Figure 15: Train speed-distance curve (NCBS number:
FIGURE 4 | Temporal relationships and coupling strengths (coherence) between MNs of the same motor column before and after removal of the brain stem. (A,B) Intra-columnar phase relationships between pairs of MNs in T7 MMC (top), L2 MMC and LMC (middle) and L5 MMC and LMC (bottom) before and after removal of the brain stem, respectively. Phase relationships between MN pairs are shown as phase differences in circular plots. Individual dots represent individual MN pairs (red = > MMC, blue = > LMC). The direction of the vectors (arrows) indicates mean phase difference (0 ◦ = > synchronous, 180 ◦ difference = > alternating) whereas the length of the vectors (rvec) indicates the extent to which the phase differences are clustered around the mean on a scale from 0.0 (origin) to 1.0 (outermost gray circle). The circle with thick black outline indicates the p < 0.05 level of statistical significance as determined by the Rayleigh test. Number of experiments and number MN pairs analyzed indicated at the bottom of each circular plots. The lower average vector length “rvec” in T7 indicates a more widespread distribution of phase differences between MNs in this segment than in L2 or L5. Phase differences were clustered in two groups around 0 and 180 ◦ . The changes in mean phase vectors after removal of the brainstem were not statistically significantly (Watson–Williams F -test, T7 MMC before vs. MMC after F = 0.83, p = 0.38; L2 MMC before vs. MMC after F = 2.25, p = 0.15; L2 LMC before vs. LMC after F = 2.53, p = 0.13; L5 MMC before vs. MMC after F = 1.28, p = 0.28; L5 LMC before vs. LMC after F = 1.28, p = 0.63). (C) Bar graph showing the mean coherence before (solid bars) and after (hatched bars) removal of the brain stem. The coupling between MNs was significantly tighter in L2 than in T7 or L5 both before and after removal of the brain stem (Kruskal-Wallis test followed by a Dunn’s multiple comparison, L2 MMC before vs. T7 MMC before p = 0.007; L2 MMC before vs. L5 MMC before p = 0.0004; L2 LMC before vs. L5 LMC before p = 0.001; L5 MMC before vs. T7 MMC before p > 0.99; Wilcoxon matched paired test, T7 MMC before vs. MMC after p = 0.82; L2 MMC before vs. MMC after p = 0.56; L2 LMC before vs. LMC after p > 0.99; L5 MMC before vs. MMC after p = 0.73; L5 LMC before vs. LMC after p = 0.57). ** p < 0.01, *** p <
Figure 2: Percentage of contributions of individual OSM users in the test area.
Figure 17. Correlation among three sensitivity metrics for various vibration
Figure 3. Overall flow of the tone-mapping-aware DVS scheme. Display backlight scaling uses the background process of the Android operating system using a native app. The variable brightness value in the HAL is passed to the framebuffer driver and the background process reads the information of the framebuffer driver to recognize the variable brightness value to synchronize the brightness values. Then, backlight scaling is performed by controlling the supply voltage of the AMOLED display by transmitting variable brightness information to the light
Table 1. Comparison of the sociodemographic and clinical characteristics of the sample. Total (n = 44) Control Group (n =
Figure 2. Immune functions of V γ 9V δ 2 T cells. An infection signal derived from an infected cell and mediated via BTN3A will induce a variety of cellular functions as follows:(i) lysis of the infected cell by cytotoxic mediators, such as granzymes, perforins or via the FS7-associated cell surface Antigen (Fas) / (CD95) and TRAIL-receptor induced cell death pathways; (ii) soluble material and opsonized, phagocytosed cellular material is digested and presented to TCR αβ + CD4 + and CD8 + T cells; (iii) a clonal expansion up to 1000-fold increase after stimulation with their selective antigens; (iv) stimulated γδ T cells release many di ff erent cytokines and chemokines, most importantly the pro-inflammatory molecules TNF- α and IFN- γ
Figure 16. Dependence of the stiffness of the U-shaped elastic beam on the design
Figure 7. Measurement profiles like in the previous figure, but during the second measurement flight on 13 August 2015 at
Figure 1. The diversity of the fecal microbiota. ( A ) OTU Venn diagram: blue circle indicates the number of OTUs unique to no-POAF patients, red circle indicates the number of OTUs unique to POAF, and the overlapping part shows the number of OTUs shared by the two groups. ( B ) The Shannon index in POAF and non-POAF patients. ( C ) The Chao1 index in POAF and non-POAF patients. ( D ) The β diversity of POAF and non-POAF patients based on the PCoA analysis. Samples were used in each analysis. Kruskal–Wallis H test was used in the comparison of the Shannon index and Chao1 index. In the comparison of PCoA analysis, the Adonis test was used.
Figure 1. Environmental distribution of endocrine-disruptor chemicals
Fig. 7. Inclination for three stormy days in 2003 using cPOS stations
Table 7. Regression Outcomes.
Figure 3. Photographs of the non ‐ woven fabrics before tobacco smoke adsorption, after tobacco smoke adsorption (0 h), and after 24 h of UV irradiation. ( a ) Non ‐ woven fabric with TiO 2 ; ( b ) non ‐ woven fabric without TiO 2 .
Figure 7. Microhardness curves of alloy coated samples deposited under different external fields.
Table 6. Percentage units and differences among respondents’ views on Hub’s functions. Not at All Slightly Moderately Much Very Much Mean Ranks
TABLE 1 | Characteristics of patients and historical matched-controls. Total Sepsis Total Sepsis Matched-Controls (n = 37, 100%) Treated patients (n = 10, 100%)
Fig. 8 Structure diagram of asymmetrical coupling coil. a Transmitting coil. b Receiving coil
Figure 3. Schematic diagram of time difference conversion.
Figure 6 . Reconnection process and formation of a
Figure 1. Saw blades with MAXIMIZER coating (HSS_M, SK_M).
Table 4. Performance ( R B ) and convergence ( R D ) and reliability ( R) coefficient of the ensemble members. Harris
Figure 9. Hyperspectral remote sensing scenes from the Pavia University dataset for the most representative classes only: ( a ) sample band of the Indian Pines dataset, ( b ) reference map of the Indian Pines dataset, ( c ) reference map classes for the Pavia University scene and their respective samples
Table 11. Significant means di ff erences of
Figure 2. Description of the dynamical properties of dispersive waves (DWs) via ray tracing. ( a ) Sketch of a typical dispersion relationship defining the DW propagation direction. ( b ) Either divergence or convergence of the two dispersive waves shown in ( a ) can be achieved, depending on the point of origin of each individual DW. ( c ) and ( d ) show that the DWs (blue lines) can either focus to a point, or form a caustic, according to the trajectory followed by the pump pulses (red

:::::

Going through the entries above, show each line that contains "using".

=== ANSWER TO THIS EXERCISE ===
Figure 3. Overall flow of the tone-mapping-aware DVS scheme. Display backlight scaling uses the background process of the Android operating system using a native app. The variable brightness value in the HAL is passed to the framebuffer driver and the background process reads the information of the framebuffer driver to recognize the variable brightness value to synchronize the brightness values. Then, backlight scaling is performed by controlling the supply voltage of the AMOLED display by transmitting variable brightness information to the light
Fig. 7. Inclination for three stormy days in 2003 using cPOS stations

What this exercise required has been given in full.